Records from a collection:
☆ ☆ ☆

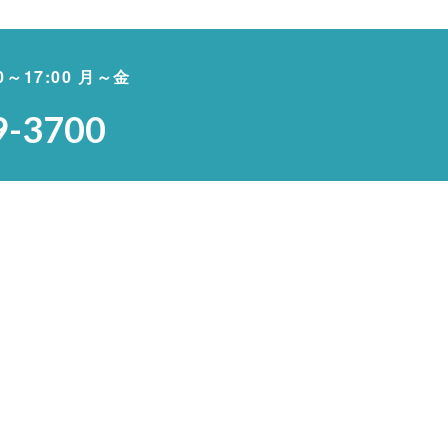
00～17:00 月～金
9-3700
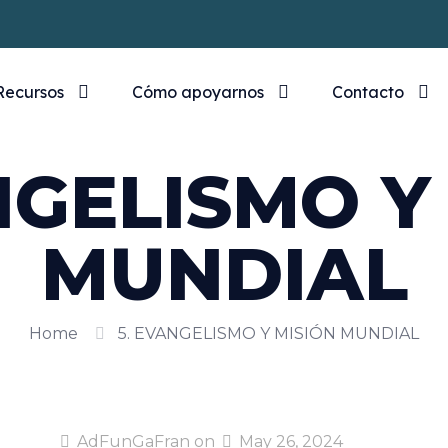
Recursos
Cómo apoyarnos
Contacto
NGELISMO Y
MUNDIAL
Home
5. EVANGELISMO Y MISIÓN MUNDIAL
AdFunGaFran
on
May 26, 2024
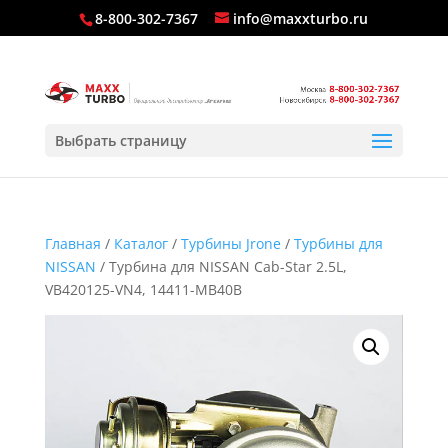
8-800-302-7367
info@maxxturbo.ru
Выбрать страницу
Главная
/
Каталог
/
Турбины Jrone
/
Турбины для
NISSAN
/ Турбина для NISSAN Cab-Star 2.5L,
VB420125-VN4, 14411-MB40B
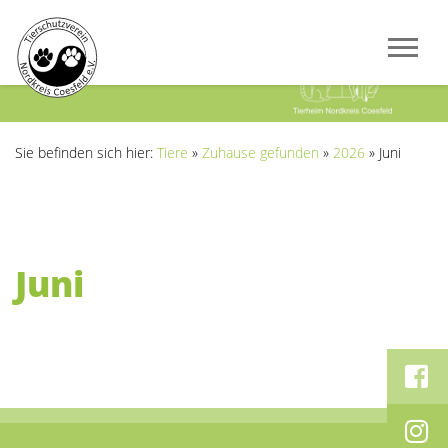
Previous
Next
Sie befinden sich hier:
Tiere
»
Zuhause gefunden
»
2026
»
Juni
Juni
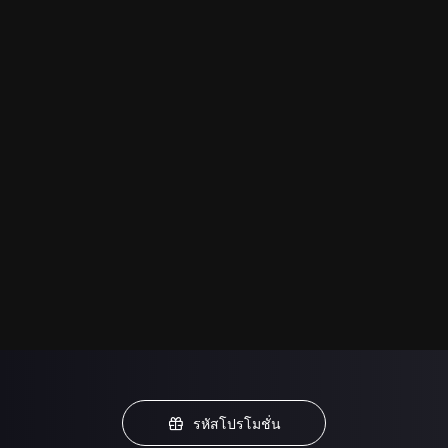
รหัสโปรโมชั่น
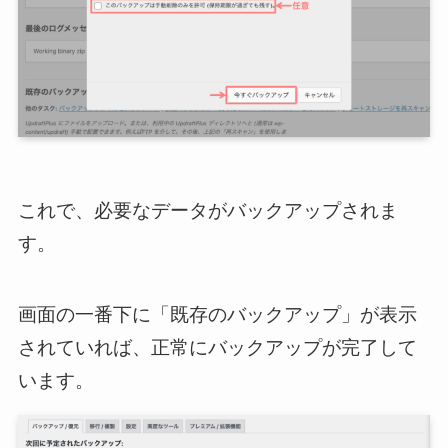
これで、必要なデータがバックアップされま
す。
画面の一番下に「既存のバックアップ」が表示
されていれば、正常にバックアップが完了して
います。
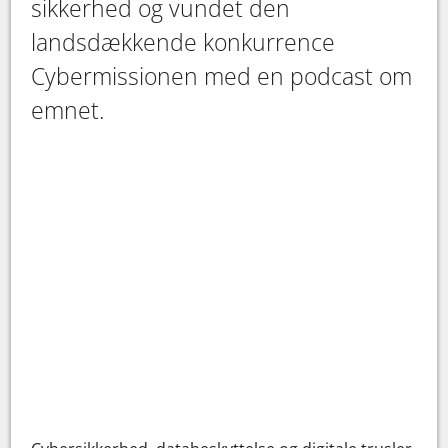
sikkerhed og vundet den
landsdækkende konkurrence
Cybermissionen med en podcast om
emnet.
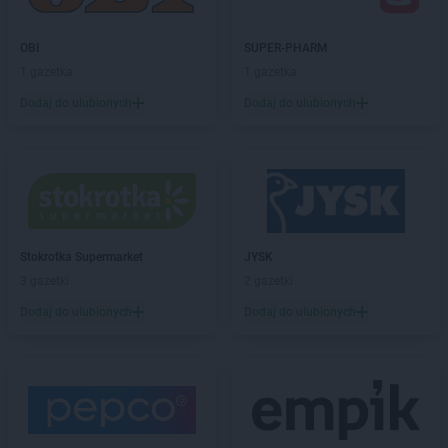
PEPCO
Czarny Dunajec
PEPCO
Czchów
OBI
SUPER-PHARM
PEPCO
Czechowice-Dziedzice
1 gazetka
1 gazetka
PEPCO
Czeladź
Dodaj do ulubionych
Dodaj do ulubionych
PEPCO
Czerniejewo
PEPCO
Czernikowo
PEPCO
Czersk
PEPCO
Czerwionka-Leszczyny
PEPCO
Częstochowa
PEPCO
Człuchów
PEPCO
Czudec
Stokrotka Supermarket
JYSK
3 gazetki
2 gazetki
PEPCO
Dąbrowa Białostocka
Dodaj do ulubionych
Dodaj do ulubionych
PEPCO
Dąbrowa Górnicza
PEPCO
Dąbrowa Tarnowska
PEPCO
Dąbrówka
PEPCO
Darłowo
PEPCO
Dawidy Bankowe
PEPCO
Dębe Wielkie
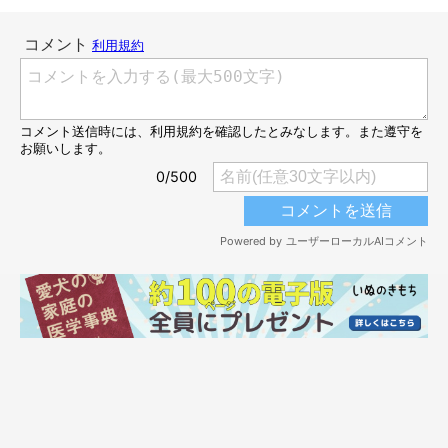
早く飼い主さんに会いたいゆきちゃん。待ちきれないようですね
(ﾟ∀ﾟ)！
「ねえ、はやく〜♡」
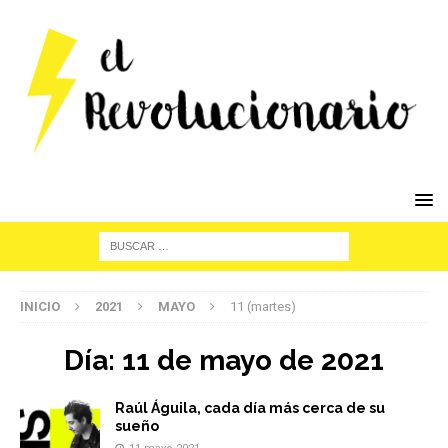
INICIO
2021
MAYO
11 (martes)
Día:
11 de mayo de 2021
Raúl Águila, cada día más cerca de su
sueño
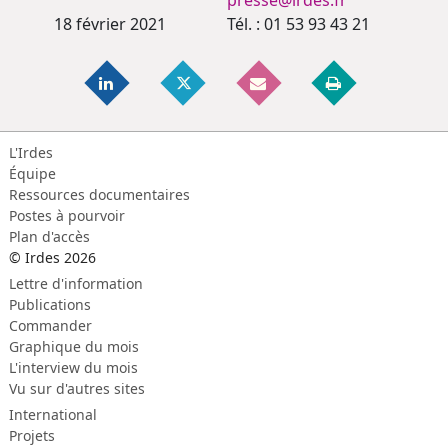
presse@irdes.fr
18 février 2021
Tél. : 01 53 93 43 21
L'Irdes
Équipe
Ressources documentaires
Postes à pourvoir
Plan d'accès
© Irdes 2026
Lettre d'information
Publications
Commander
Graphique du mois
L'interview du mois
Vu sur d'autres sites
International
Projets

☆ ☆ ☆

Arrange every line of text from all the records above as a JSON list of strings, one string per line, with blank lines and the pictures left out.

[
  "00～17:00 月～金",
  "9-3700",
  "Recursos",
  "Cómo apoyarnos",
  "Contacto",
  "NGELISMO Y",
  "MUNDIAL",
  "Home",
  "5. EVANGELISMO Y MISIÓN MUNDIAL",
  "AdFunGaFran",
  "on",
  "May 26, 2024",
  "8-800-302-7367",
  "info@maxxturbo.ru",
  "Выбрать страницу",
  "Главная",
  "/",
  "Каталог",
  "/",
  "Турбины Jrone",
  "/",
  "Турбины для",
  "NISSAN",
  "/ Турбина для NISSAN Cab-Star 2.5L,",
  "VB420125-VN4, 14411-MB40B",
  "Previous",
  "Next",
  "Sie befinden sich hier:",
  "Tiere",
  "»",
  "Zuhause gefunden",
  "»",
  "2026",
  "»",
  "Juni",
  "Juni",
  "รหัสโปรโมชั่น",
  "これで、必要なデータがバックアップされま",
  "す。",
  "画面の一番下に「既存のバックアップ」が表示",
  "されていれば、正常にバックアップが完了して",
  "います。",
  "sikkerhed og vundet den",
  "landsdækkende konkurrence",
  "Cybermissionen med en podcast om",
  "emnet.",
  "PEPCO",
  "Czarny Dunajec",
  "PEPCO",
  "Czchów",
  "OBI",
  "SUPER-PHARM",
  "PEPCO",
  "Czechowice-Dziedzice",
  "1 gazetka",
  "1 gazetka",
  "PEPCO",
  "Czeladź",
  "Dodaj do ulubionych",
  "Dodaj do ulubionych",
  "PEPCO",
  "Czerniejewo",
  "PEPCO",
  "Czernikowo",
  "PEPCO",
  "Czersk",
  "PEPCO",
  "Czerwionka-Leszczyny",
  "PEPCO",
  "Częstochowa",
  "PEPCO",
  "Człuchów",
  "PEPCO",
  "Czudec",
  "Stokrotka Supermarket",
  "JYSK",
  "3 gazetki",
  "2 gazetki",
  "PEPCO",
  "Dąbrowa Białostocka",
  "Dodaj do ulubionych",
  "Dodaj do ulubionych",
  "PEPCO",
  "Dąbrowa Górnicza",
  "PEPCO",
  "Dąbrowa Tarnowska",
  "PEPCO",
  "Dąbrówka",
  "PEPCO",
  "Darłowo",
  "PEPCO",
  "Dawidy Bankowe",
  "PEPCO",
  "Dębe Wielkie",
  "早く飼い主さんに会いたいゆきちゃん。待ちきれないようですね",
  "(ﾟ∀ﾟ)！",
  "「ねえ、はやく〜♡」",
  "INICIO",
  "2021",
  "MAYO",
  "11 (martes)",
  "Día:",
  "11 de mayo de 2021",
  "Raúl Águila, cada día más cerca de su",
  "sueño",
  "presse@irdes.fr",
  "18 février 2021",
  "Tél. : 01 53 93 43 21",
  "L'Irdes",
  "Équipe",
  "Ressources documentaires",
  "Postes à pourvoir",
  "Plan d'accès",
  "© Irdes 2026",
  "Lettre d'information",
  "Publications",
  "Commander",
  "Graphique du mois",
  "L'interview du mois",
  "Vu sur d'autres sites",
  "International",
  "Projets"
]